__WHAT YOU SHOULD DO__
I need the lines below from the one with "45.09 | util |" down to the one with "58.58 | | | | | Legal |" reproduced exactly, both ends included, and nothing else.

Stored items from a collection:
_ _ _
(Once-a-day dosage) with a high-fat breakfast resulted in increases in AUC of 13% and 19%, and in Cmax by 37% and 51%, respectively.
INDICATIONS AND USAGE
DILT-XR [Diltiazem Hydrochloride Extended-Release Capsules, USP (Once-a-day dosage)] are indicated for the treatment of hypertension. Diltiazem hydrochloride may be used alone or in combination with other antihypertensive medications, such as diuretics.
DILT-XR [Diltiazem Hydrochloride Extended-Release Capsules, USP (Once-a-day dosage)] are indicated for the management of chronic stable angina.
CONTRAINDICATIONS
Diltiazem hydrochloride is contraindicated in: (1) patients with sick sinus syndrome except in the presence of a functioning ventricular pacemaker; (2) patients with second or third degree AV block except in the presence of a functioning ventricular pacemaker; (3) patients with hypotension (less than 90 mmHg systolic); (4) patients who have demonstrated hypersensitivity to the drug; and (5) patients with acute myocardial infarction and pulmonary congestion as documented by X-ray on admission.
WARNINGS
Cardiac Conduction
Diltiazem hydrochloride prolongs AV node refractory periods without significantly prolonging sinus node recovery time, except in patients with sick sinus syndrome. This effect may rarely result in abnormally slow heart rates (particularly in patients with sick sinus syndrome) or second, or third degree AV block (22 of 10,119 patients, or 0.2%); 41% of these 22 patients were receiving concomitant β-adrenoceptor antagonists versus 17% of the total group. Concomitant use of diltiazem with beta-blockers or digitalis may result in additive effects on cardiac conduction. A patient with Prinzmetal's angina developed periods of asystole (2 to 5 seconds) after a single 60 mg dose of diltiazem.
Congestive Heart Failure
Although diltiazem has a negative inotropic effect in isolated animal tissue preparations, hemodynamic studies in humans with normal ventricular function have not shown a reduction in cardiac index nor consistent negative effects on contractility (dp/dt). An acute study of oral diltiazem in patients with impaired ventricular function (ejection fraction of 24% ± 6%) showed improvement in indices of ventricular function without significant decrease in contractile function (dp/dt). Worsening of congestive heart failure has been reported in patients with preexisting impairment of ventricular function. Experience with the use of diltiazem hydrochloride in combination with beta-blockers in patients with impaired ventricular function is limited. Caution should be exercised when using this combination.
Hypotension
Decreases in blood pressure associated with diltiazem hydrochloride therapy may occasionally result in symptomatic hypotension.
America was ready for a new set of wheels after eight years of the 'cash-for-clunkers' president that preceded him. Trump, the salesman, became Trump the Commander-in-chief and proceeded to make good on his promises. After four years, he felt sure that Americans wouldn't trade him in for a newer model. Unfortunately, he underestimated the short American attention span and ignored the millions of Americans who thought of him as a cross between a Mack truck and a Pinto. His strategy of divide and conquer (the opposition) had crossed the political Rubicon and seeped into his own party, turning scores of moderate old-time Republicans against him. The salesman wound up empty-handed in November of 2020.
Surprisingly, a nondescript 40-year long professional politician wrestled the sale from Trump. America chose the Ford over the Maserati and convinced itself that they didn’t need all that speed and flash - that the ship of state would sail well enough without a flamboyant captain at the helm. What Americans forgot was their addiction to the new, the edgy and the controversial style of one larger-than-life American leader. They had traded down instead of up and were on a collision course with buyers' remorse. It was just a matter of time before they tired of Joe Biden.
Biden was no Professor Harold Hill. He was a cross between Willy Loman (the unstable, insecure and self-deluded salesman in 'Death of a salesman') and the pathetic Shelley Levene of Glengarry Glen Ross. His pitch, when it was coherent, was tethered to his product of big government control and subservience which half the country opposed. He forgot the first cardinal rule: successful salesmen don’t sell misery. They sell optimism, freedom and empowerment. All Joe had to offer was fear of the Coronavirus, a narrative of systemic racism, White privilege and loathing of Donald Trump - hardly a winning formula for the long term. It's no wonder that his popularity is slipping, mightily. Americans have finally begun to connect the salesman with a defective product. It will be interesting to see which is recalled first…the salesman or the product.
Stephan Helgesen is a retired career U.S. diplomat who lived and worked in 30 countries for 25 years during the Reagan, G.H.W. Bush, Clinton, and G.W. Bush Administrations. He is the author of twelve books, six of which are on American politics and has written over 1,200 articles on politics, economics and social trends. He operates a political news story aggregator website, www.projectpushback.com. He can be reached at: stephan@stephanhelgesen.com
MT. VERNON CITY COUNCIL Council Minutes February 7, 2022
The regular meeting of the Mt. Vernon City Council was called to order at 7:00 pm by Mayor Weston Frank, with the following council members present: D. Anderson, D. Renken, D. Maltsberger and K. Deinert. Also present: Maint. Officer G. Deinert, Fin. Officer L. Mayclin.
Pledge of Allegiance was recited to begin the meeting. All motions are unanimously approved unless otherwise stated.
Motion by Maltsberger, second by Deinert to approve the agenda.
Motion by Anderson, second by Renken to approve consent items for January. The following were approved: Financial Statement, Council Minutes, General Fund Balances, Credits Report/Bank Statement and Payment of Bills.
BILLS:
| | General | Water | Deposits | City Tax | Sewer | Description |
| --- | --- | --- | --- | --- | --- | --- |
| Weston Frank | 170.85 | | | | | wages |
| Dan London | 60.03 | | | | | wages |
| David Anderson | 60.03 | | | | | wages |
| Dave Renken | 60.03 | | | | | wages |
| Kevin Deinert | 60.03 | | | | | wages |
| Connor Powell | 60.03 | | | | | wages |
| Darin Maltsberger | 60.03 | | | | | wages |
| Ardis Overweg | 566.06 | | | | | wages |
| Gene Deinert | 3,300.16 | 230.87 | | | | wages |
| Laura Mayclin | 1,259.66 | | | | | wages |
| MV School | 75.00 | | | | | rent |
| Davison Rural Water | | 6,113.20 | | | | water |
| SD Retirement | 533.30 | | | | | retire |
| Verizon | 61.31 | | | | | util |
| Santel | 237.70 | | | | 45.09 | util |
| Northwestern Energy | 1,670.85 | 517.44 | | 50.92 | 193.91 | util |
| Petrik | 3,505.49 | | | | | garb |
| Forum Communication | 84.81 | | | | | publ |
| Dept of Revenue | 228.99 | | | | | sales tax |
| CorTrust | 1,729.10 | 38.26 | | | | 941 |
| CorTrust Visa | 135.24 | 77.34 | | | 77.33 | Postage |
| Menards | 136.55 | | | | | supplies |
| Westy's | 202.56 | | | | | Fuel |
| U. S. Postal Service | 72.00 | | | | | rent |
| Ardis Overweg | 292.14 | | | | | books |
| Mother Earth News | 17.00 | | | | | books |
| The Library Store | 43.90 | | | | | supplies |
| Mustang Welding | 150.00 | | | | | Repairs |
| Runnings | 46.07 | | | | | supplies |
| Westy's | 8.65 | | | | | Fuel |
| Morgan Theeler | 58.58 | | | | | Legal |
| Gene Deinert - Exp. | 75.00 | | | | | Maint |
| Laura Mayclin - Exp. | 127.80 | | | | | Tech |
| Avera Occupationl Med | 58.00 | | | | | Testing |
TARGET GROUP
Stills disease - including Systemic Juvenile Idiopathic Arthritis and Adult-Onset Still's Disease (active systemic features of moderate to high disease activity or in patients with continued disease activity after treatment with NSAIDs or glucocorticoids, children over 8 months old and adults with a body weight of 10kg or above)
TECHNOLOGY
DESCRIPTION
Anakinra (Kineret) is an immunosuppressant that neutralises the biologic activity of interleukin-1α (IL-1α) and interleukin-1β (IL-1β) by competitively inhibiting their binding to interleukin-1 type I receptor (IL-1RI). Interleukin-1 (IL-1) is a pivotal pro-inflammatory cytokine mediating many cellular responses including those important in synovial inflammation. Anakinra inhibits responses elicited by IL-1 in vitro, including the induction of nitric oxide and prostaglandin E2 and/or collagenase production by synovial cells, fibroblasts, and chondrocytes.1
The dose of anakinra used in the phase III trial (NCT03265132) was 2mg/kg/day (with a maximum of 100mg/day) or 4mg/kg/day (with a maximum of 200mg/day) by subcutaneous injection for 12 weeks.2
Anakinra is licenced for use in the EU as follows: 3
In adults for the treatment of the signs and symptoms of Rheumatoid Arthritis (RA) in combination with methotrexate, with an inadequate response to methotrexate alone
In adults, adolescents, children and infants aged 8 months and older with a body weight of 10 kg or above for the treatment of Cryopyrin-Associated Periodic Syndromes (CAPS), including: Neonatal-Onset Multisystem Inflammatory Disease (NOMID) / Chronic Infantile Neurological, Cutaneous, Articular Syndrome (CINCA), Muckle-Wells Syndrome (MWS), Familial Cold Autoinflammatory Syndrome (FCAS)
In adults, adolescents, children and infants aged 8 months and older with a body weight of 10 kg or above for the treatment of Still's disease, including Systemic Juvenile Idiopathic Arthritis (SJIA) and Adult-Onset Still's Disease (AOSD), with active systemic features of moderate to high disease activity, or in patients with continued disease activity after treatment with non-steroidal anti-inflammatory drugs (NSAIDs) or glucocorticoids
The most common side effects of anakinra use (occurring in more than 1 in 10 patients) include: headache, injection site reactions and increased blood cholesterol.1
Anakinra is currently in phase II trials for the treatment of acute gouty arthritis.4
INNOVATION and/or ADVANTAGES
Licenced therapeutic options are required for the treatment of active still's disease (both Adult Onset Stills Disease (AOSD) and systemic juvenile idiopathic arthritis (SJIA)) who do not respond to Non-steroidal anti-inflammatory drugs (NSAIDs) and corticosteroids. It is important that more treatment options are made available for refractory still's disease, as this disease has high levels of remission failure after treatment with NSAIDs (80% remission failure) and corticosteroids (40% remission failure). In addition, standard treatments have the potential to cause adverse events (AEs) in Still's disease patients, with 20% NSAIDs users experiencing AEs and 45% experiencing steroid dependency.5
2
_ _ _
__WRITTEN SOLUTION__
| Santel | 237.70 | | | | 45.09 | util |
| Northwestern Energy | 1,670.85 | 517.44 | | 50.92 | 193.91 | util |
| Petrik | 3,505.49 | | | | | garb |
| Forum Communication | 84.81 | | | | | publ |
| Dept of Revenue | 228.99 | | | | | sales tax |
| CorTrust | 1,729.10 | 38.26 | | | | 941 |
| CorTrust Visa | 135.24 | 77.34 | | | 77.33 | Postage |
| Menards | 136.55 | | | | | supplies |
| Westy's | 202.56 | | | | | Fuel |
| U. S. Postal Service | 72.00 | | | | | rent |
| Ardis Overweg | 292.14 | | | | | books |
| Mother Earth News | 17.00 | | | | | books |
| The Library Store | 43.90 | | | | | supplies |
| Mustang Welding | 150.00 | | | | | Repairs |
| Runnings | 46.07 | | | | | supplies |
| Westy's | 8.65 | | | | | Fuel |
| Morgan Theeler | 58.58 | | | | | Legal |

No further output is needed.